Yolov5 FP16 engine TensorRT model was not faster than FP32

marcoslucianops / DeepStream-Yolo

NVIDIA DeepStream SDK 7.0 / 6.4 / 6.3 / 6.2 / 6.1.1 / 6.1 / 6.0.1 / 6.0 / 5.1 implementation for YOLO models

MIT License

1.39k stars 345 forks source link

Yolov5 FP16 engine TensorRT model was not faster than FP32 #112

Closed BTVinh0409 closed 2 years ago

BTVinh0409 commented 2 years ago

Hi, I tried converting yolov5l.pt model to FP32 TensorRT engine. It works well and the FPS is around 60. But when I try to convert to FP16 it doesn't seem to increase the FPS any further. And both exported models have the same size. Maybe I did something wrong?

mfoglio commented 2 years ago

Is it possible that your GPU does not support FP16 inference?

juanfeyero commented 2 years ago

I have the same issue with Yolov4, when I change to FP16, the file size is the same like FP32 and the FPS are the same on both.

mfoglio commented 2 years ago

What GPU are you using?

juanfeyero commented 2 years ago

I am using the Jetson AGX Xavier.

BTVinh0409 commented 2 years ago

hi @mfoglio, I am using RTX 2080 and it supports FP16 inference. Can you provide the FPS when you inference FP32 and FP16 models? Thank you so much

marcoslucianops commented 2 years ago

I will check it

juanfeyero commented 2 years ago

I noticed that the same issue happens when you already have the calib.table and you build the engine on INT8.

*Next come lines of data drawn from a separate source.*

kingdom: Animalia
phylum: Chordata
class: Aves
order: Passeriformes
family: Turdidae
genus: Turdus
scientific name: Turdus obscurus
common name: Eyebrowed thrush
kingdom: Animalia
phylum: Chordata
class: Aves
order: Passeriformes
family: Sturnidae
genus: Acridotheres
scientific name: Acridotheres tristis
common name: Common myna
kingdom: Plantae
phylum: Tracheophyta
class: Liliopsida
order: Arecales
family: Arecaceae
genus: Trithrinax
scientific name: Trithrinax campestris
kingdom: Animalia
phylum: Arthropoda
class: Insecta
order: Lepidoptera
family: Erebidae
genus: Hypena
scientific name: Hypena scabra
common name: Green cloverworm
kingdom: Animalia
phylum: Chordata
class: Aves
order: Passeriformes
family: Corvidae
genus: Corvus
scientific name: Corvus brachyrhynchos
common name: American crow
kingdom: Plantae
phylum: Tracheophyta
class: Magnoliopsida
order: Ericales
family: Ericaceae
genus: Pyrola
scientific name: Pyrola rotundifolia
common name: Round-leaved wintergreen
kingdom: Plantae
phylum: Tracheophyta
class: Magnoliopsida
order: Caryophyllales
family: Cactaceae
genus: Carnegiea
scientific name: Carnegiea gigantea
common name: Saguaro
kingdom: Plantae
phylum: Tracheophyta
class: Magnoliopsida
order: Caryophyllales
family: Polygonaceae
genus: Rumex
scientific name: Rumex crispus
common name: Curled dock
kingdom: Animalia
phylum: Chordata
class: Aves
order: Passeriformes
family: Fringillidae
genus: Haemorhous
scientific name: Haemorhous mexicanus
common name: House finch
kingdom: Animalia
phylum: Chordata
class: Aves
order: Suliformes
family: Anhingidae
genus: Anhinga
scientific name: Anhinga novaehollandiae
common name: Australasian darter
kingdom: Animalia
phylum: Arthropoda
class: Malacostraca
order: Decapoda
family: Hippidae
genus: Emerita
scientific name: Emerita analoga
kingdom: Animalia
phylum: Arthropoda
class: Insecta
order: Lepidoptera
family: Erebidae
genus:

DavidBaldsiefen commented 2 years ago

Any update? I have the same issue here, but maybe I am missing something. I am running a custom yolor-csp model and get around 20fps on the Jetson AGX Xavier. Changing network-mode from 0 to 2 does not change the fps at all

marcoslucianops commented 2 years ago

I need more days to check, I'm full of work these days.

pakike commented 2 years ago

I fixed this bug by following the link below:

https://forums.developer.nvidia.com/t/deepstream-6-yolo-performance-issue/194238/22

Mainly you have to modify this files: yolo.cpp yolo.h nvdsinfer_yolo_engine.cpp

marcoslucianops commented 2 years ago

Mainly you have to modify this files:

If you do that, you will lose all optimizations and new models did by this repo.

pakike commented 2 years ago

Just only put the new line in the file, for example for yolo.cpp you need delete this line and put the new line.

nvinfer1::ICudaEngine Yolo::createEngine (nvinfer1::IBuilder builder) +nvinfer1::ICudaEngine *Yolo::createEngine (
nvinfer1::IBuilder builder, nvinfer1::IBuilderConfig config)

georgetsu commented 2 years ago

I confirm, after steps mentioned by Pakike engine model size for FP16 decreased which caused FPS increased to normal like in DS5.1 version. Previously FP16 TRT engine model size was the same as FP32.

marcoslucianops commented 2 years ago

Thank you @pakike, I confirmed the issue and updated the repo.